Prompt: Summarize the text on the bone effects of androgen deprivation therapy in two sentences.

Document excerpt:
[Start of Attachment]

ANDROGEN DEPRIVATION THERAPY: ADVERSE EFFECTS Check BMD at baseline; start Ca + D Bisphosphonates Osteoporosis Bony metastases of androgen-independent prostate cancer Because of the significant risk of adverse effects on the skeleton in men who are prescribed androgen deprivation therapy, it is recommended that a bone mineral density determination be made at baseline, before treatment is begun. Calcium and vitamin D supplementation should be provided to men who begin androgen deprivation therapy. Those men who are found to have or who develop osteoporosis should be considered for bisphosphonate treatment. And, as I mentioned earlier, bisphosphonates like zoledronic acid can be helpful as well for men who have skeletal deposits of androgen-independent prostate cancer.

[End of Attachment]

[Images with bounding boxes]
[Start of Attachment]

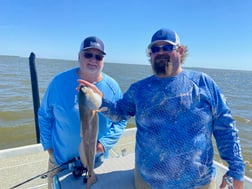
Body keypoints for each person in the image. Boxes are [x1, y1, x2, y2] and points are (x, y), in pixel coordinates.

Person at [79, 28, 245, 189]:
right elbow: (119, 113)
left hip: (198, 183)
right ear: (150, 55)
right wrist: (100, 101)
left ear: (180, 51)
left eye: (167, 47)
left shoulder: (203, 83)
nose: (160, 52)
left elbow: (226, 127)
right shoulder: (139, 89)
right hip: (147, 182)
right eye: (155, 49)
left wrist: (236, 169)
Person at [38, 36, 127, 188]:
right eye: (88, 54)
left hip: (96, 160)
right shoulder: (58, 82)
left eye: (98, 56)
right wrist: (49, 148)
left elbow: (121, 120)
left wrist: (104, 145)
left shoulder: (112, 87)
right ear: (79, 56)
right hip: (60, 160)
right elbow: (44, 116)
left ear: (103, 61)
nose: (93, 59)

[End of Attachment]

Result of the task: Because androgen deprivation therapy carries a significant risk of harm to the skeleton, men should have their bone mineral density checked at baseline before treatment and should receive calcium and vitamin D supplements. Men who have or develop osteoporosis should be considered for bisphosphonate treatment, and bisphosphonates such as zoledronic acid can also help men with skeletal deposits of androgen-independent prostate cancer.